> [WORK REQUEST 1]: Can you put the records from the line with "What Y value" to the line with "Which slice is the largest?", both included, into a JSON list of strings with one string per line and blank lines left out?

> [EXTRACT TO READ]:
=== Begin Enclosure ===

This opinion will be unpublished and
may not be cited except as provided by
Minn. Stat. § 480A.08, subd. 3 (2002).
IN COURT OF APPEALS
Todd James Van Buren,
Commissioner of Public Safety,
Stearns County District Court
File No. C402886
Robert D. Stoneburner, Stoneburner Law Office, 100 Washburne Avenue, P.O. Box 202, Paynesville, MN 56362 (for appellant)
Mike Hatch, Attorney General, Jeffrey S. Bilcik, Assistant Attorney General, 525 Park Street, Suite 500, St. Paul, MN 55103 (for respondent)
Considered and decided by Toussaint, Chief Judge, Shumaker, Judge, and Minge, Judge.
TOUSSAINT, Chief Judge
Appellant challenges the district court order sustaining the revocation of his driver’s license under the implied consent law, Minn. Stat. § 169A.53 (2002). Appellant contends that his right to counsel was not vindicated because he was given only 23 minutes to contact counsel and the officer, ordered him to hang up the phone while he was trying to obtain the phone number of an attorney from his father. Because appellant was given a reasonable opportunity to contact an attorney, and he failed to tell the officer the reason why he was talking on the phone with his father, we affirm.

=== End Enclosure ===

> [DATA PROVIDED]:

=== Begin Enclosure ===

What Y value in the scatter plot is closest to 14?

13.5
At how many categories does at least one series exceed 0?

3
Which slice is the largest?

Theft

=== End Enclosure ===
=== Begin Enclosure ===

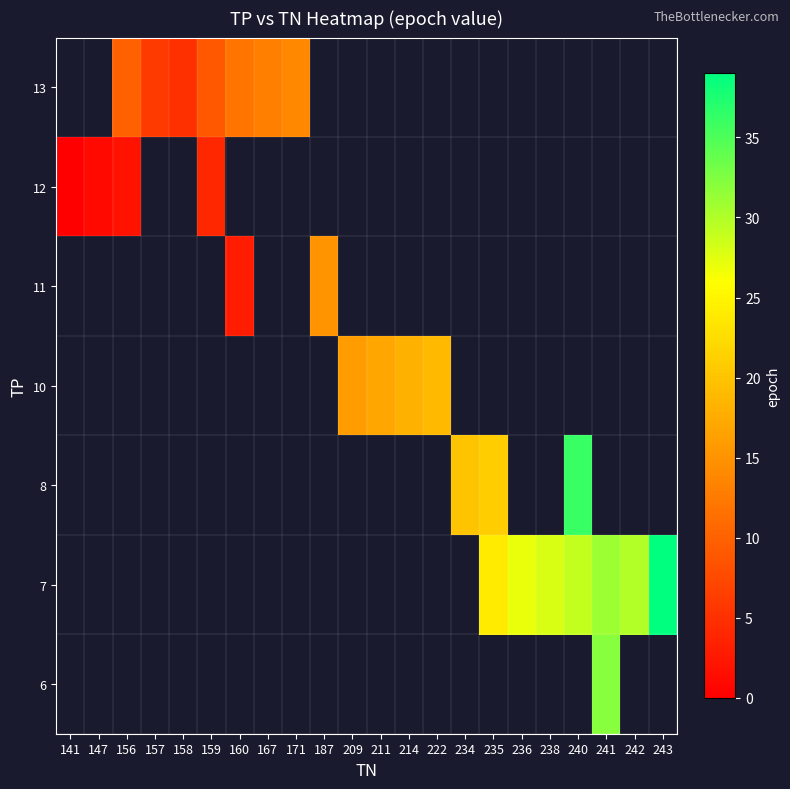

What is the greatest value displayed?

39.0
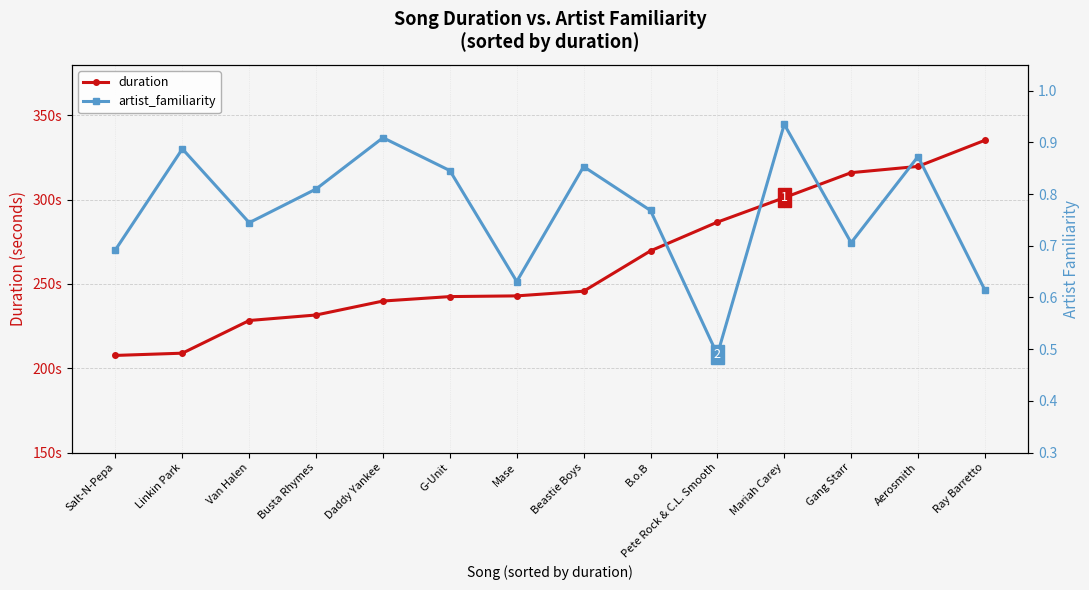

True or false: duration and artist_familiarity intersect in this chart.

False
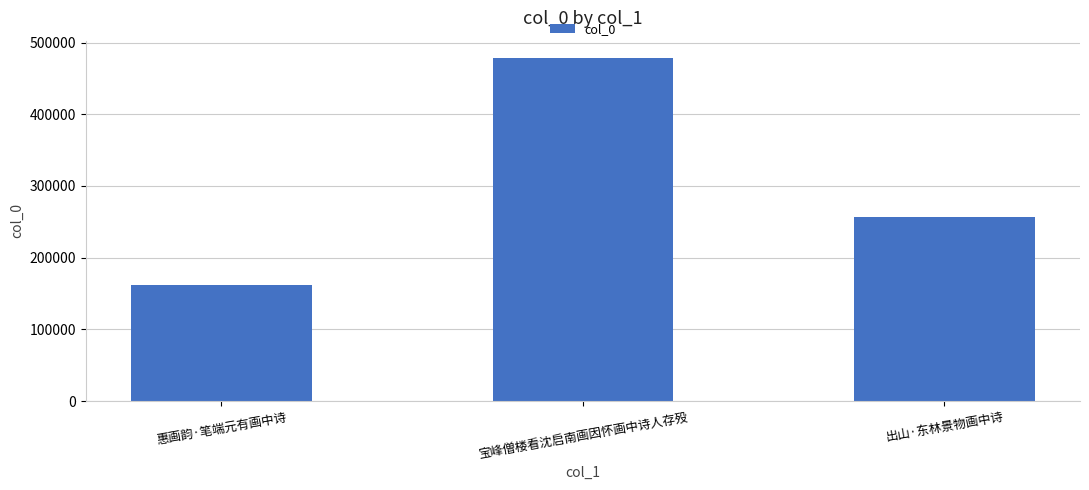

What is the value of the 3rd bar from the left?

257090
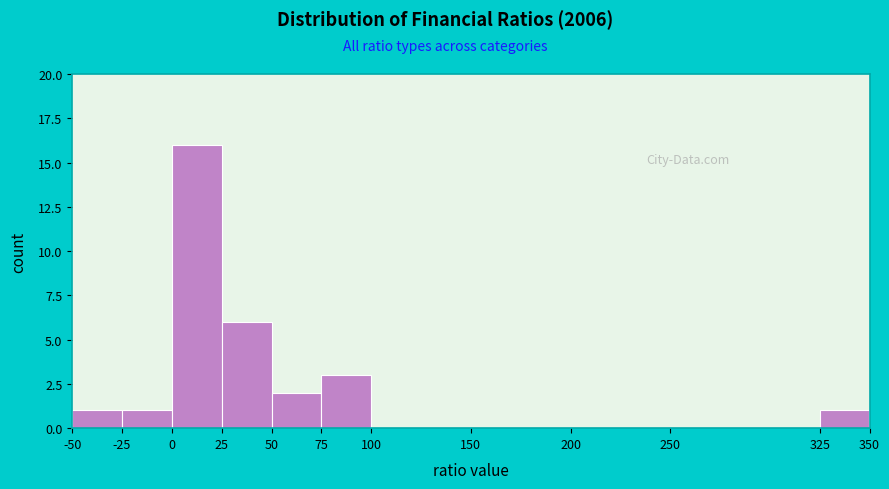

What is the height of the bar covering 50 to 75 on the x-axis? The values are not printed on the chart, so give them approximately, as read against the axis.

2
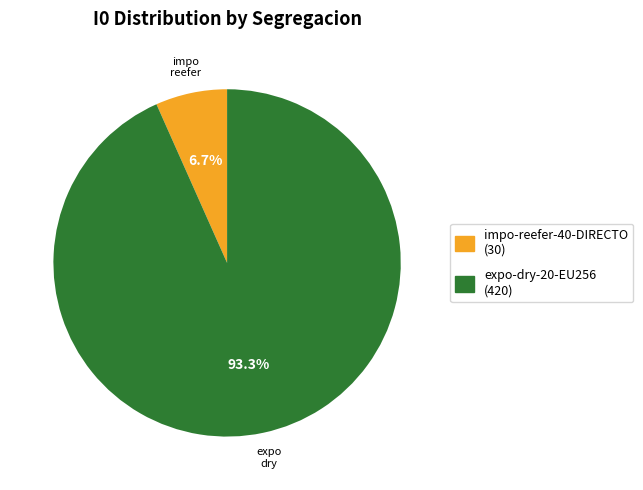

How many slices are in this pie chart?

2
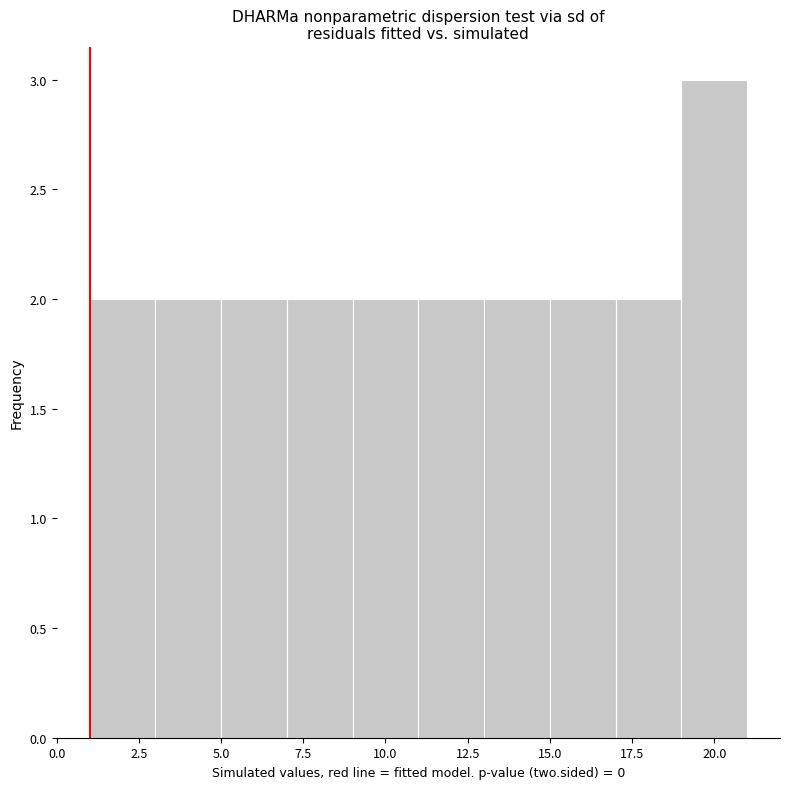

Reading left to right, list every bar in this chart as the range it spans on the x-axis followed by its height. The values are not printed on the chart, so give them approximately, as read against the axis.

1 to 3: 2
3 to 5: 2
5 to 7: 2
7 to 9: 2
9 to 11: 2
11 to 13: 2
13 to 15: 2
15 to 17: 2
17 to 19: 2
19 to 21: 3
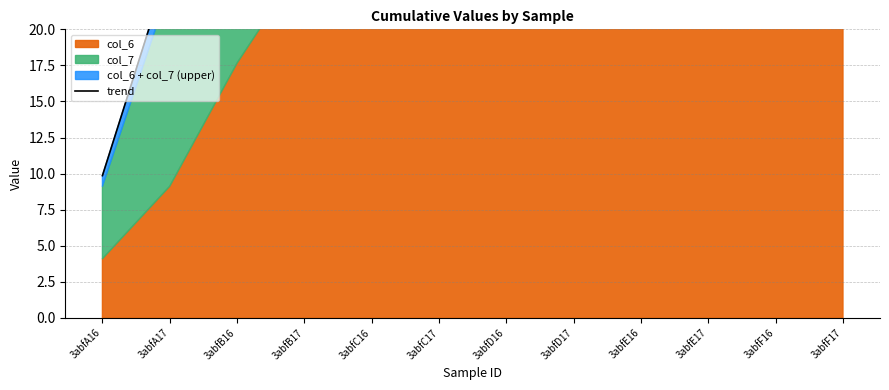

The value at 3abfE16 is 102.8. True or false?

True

=== End Enclosure ===

> [WORK REQUEST 2]: Could you reproduce the court opinion word for word from "IN COURT OF" to "and Minge, Judge."?

> [RESPONSE AREA 1]:
[
  "What Y value in the scatter plot is closest to 14?",
  "13.5",
  "At how many categories does at least one series exceed 0?",
  "3",
  "Which slice is the largest?"
]

> [RESPONSE AREA 2]:
IN COURT OF APPEALS
Todd James Van Buren,
Commissioner of Public Safety,
Stearns County District Court
File No. C402886
Robert D. Stoneburner, Stoneburner Law Office, 100 Washburne Avenue, P.O. Box 202, Paynesville, MN 56362 (for appellant)
Mike Hatch, Attorney General, Jeffrey S. Bilcik, Assistant Attorney General, 525 Park Street, Suite 500, St. Paul, MN 55103 (for respondent)
Considered and decided by Toussaint, Chief Judge, Shumaker, Judge, and Minge, Judge.